═══ The input ═══

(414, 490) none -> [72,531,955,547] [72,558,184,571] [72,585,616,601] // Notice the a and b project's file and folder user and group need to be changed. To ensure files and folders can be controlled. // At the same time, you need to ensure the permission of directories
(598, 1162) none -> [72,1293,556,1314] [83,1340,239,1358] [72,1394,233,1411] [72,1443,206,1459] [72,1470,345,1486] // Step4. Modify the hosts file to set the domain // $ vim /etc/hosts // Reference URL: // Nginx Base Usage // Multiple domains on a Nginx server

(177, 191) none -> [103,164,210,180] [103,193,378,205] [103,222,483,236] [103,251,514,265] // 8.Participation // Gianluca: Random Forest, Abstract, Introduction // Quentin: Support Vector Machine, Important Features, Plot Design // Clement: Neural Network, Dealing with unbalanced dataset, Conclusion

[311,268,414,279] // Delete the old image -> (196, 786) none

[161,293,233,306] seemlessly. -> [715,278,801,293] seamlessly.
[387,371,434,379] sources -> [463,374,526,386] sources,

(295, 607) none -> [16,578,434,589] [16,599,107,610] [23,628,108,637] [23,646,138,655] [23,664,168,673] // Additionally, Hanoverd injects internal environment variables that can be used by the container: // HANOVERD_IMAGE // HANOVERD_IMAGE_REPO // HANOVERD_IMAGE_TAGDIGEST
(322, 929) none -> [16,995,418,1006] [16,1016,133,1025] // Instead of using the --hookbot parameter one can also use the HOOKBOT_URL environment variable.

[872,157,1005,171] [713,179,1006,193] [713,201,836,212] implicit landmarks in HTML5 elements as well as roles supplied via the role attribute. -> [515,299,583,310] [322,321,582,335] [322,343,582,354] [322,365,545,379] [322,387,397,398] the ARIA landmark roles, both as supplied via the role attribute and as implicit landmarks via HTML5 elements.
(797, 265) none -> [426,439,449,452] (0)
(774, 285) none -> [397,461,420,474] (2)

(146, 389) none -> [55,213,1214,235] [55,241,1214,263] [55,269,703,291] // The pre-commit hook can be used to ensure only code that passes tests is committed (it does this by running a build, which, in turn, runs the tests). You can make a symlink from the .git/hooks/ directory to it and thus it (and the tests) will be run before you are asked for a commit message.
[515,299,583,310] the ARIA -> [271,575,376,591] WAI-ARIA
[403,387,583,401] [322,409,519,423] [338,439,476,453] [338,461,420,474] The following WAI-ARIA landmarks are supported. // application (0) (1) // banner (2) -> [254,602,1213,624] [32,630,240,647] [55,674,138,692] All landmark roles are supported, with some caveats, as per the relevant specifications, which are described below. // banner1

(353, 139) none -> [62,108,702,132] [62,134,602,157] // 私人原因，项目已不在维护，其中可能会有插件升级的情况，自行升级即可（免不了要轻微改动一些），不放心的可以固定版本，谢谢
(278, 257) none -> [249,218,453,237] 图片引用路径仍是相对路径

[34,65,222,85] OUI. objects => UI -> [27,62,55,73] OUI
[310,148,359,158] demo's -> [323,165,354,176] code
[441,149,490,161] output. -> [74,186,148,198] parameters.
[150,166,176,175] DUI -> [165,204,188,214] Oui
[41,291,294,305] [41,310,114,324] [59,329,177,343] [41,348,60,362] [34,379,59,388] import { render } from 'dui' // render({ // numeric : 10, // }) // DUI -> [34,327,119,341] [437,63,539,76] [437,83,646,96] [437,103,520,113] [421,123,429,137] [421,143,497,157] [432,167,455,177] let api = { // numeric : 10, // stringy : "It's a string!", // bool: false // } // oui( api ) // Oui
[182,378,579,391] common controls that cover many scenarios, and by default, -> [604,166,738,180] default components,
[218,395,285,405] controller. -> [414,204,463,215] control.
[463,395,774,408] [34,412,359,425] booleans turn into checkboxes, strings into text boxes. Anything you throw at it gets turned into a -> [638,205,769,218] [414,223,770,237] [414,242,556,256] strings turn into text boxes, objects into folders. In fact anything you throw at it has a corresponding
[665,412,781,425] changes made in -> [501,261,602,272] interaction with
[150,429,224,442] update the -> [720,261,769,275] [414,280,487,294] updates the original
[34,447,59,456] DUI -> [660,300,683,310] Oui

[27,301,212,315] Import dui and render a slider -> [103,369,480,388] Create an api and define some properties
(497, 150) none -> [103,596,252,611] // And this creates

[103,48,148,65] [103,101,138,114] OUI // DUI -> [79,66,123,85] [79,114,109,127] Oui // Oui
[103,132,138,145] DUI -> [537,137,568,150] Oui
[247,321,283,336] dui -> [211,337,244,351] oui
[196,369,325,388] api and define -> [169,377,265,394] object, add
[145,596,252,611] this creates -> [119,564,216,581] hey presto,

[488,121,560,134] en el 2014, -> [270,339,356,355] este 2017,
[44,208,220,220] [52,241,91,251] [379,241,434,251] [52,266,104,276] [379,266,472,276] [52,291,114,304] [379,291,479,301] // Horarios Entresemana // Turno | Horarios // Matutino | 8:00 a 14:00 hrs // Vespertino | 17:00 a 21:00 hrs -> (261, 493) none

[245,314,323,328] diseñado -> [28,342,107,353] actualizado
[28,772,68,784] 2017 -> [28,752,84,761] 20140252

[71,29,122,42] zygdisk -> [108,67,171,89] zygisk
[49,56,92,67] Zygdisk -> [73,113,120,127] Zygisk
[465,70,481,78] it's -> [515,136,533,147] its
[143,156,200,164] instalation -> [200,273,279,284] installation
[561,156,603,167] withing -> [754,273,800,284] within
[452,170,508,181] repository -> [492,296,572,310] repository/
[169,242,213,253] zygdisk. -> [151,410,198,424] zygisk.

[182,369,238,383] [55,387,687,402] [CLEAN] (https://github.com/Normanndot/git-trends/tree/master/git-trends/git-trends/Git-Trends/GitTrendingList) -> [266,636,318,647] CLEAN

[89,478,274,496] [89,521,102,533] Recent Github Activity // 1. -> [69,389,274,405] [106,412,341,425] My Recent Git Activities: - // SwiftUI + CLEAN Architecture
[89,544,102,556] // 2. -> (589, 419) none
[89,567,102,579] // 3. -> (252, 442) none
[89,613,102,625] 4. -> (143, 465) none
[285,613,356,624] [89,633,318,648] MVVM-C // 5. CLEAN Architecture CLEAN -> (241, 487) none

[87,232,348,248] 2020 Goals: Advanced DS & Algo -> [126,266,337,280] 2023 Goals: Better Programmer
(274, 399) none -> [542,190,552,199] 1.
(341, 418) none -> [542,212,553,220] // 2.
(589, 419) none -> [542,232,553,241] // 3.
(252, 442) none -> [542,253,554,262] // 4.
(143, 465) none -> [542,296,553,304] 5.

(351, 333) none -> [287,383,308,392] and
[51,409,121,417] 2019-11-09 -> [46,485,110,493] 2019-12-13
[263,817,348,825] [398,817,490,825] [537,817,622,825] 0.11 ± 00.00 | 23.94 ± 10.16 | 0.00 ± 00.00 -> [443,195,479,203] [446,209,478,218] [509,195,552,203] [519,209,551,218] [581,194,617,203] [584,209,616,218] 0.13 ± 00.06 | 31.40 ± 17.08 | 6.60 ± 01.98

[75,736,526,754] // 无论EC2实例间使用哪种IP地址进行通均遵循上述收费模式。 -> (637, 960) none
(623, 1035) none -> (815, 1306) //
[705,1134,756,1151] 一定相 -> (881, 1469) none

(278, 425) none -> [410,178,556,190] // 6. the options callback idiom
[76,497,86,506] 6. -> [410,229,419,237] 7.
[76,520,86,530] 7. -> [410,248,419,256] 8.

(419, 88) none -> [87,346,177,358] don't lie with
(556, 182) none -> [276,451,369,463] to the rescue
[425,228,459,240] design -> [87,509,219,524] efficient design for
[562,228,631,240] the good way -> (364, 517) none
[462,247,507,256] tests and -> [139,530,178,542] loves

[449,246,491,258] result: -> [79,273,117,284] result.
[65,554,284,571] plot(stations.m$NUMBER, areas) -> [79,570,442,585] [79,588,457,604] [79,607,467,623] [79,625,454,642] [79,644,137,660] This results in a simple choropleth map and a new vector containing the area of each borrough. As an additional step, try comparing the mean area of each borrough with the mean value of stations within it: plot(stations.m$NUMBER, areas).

═══

Directions: What is asked for is an exact copy of the lines above from the one containing "[285,613,356,624] [89,633,318,648] MVVM-C" through the one containing "(274, 399) none -> [542,190,552,199] 1.", and only those.

Reply:
[285,613,356,624] [89,633,318,648] MVVM-C // 5. CLEAN Architecture CLEAN -> (241, 487) none

[87,232,348,248] 2020 Goals: Advanced DS & Algo -> [126,266,337,280] 2023 Goals: Better Programmer
(274, 399) none -> [542,190,552,199] 1.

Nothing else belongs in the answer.